**Records from a collection:**
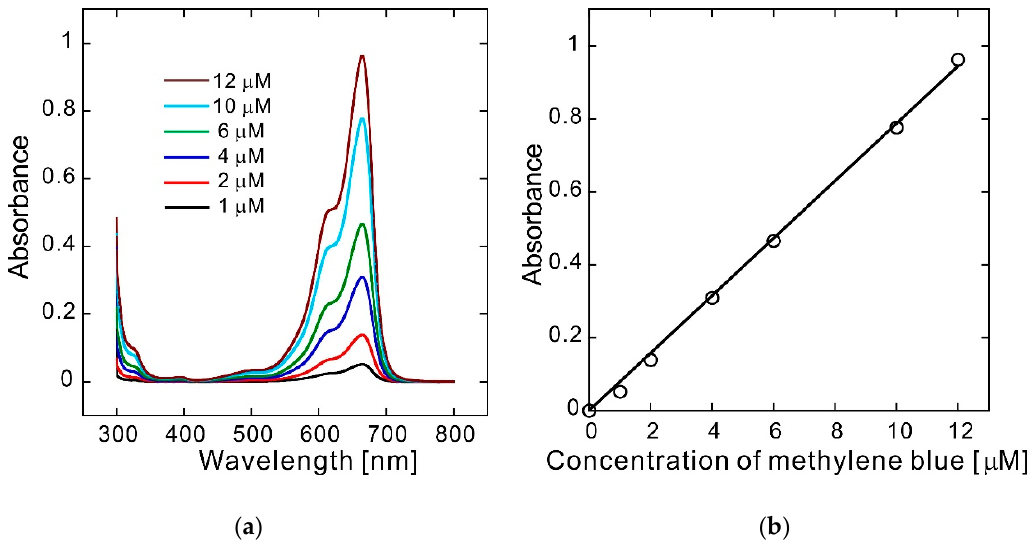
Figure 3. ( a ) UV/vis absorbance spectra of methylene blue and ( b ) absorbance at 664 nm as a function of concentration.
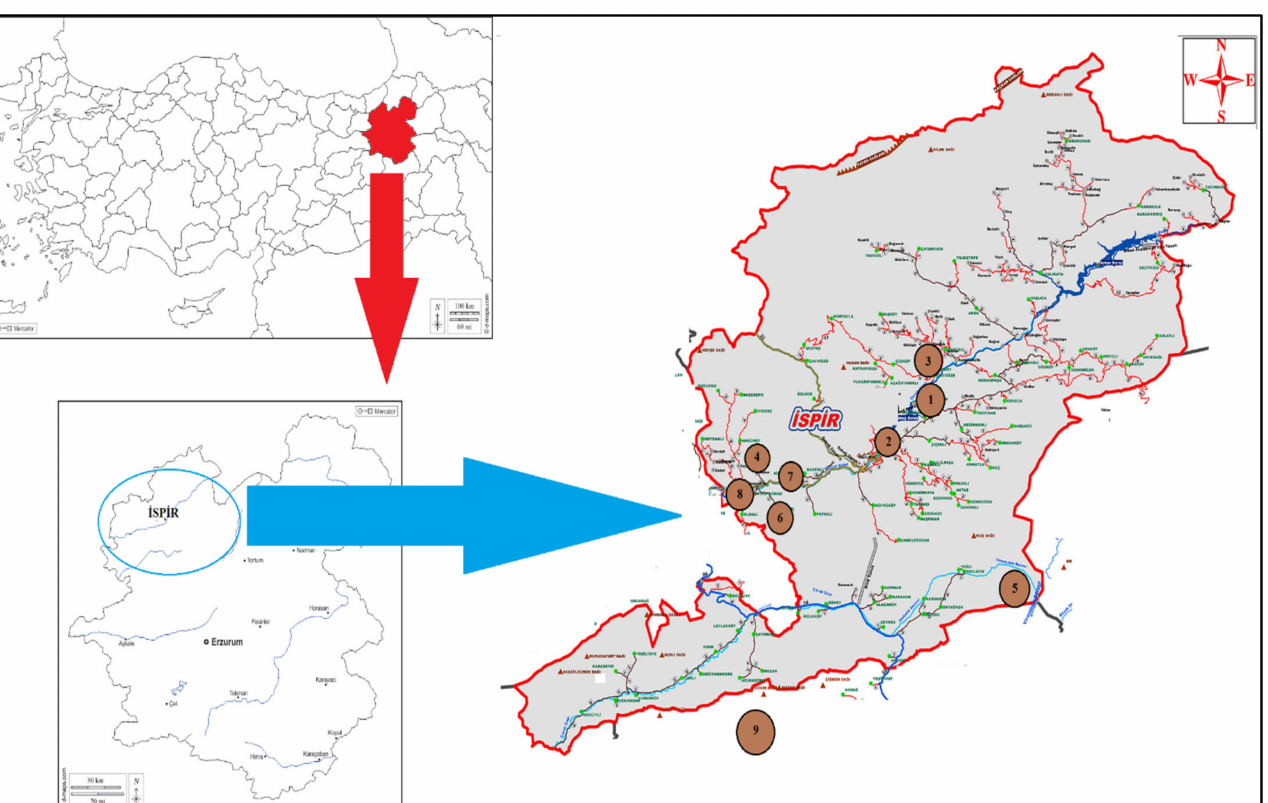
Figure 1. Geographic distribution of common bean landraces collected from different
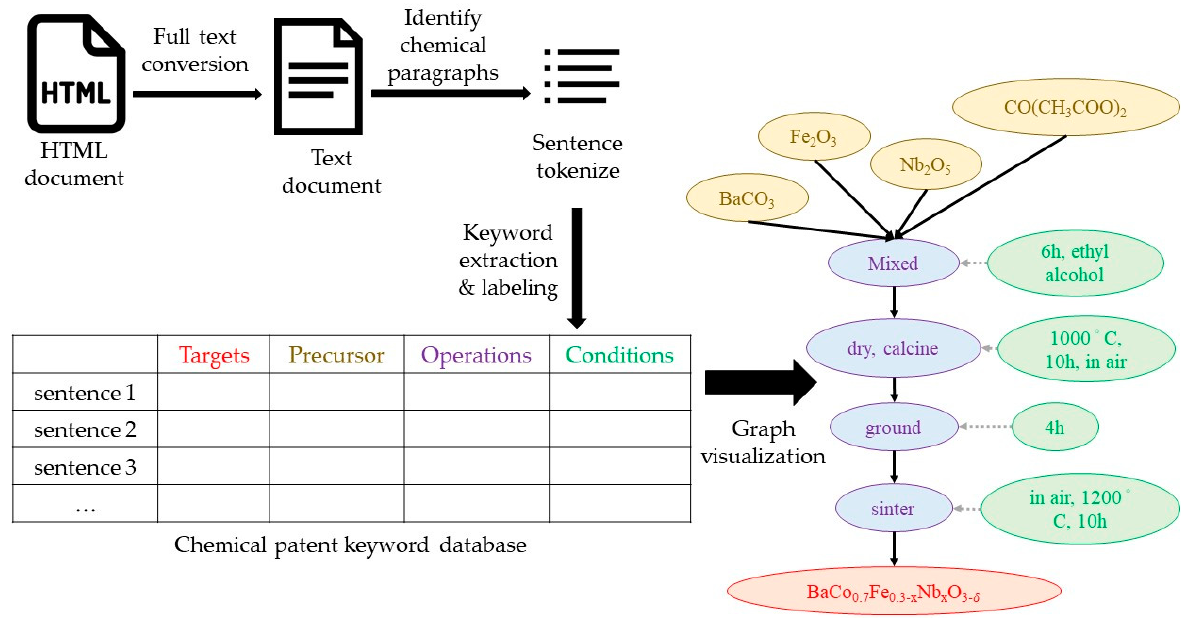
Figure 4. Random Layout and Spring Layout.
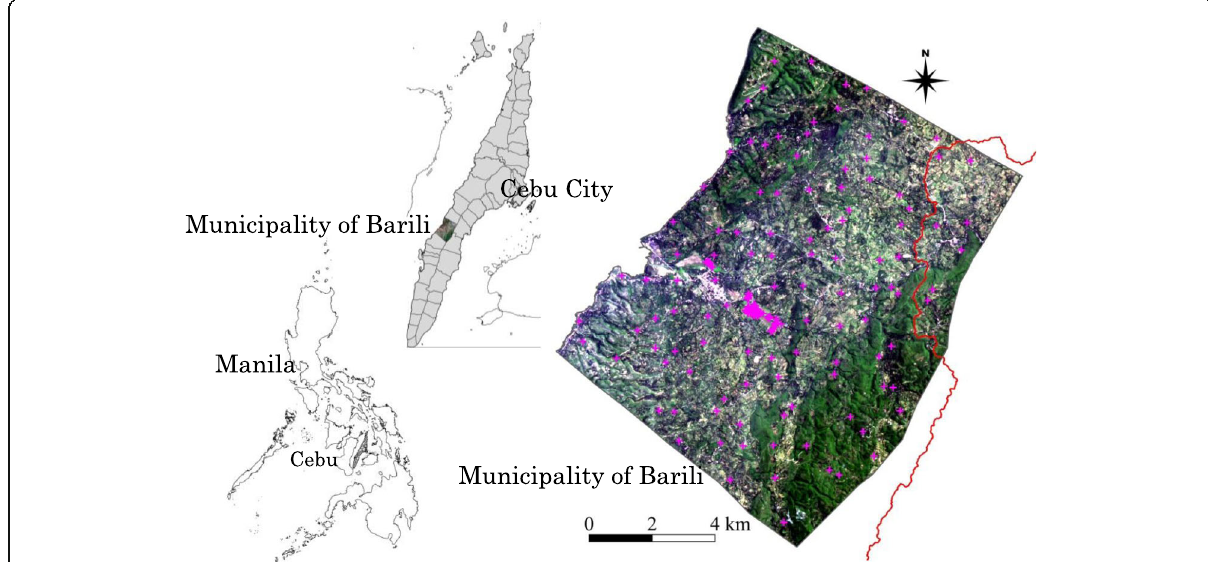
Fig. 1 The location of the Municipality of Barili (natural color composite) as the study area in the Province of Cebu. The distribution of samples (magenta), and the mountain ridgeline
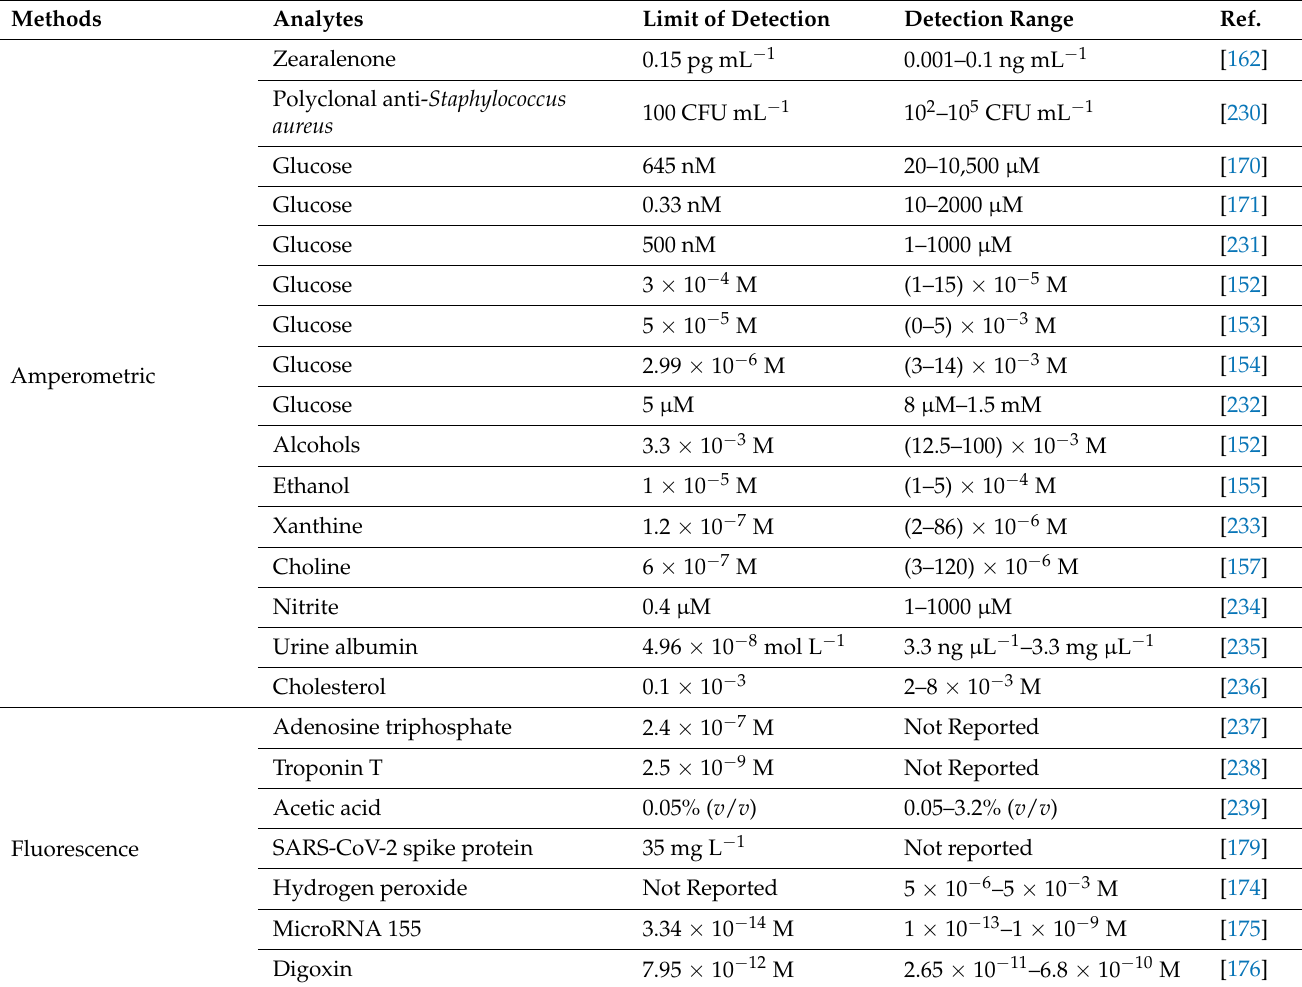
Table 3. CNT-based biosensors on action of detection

**Problem details:**
Could you write out every line above exactly as it stands, with no images?

**Expected output:**
Figure 3. ( a ) UV/vis absorbance spectra of methylene blue and ( b ) absorbance at 664 nm as a function of concentration.
Figure 1. Geographic distribution of common bean landraces collected from different
Figure 4. Random Layout and Spring Layout.
Fig. 1 The location of the Municipality of Barili (natural color composite) as the study area in the Province of Cebu. The distribution of samples (magenta), and the mountain ridgeline
Table 3. CNT-based biosensors on action of detection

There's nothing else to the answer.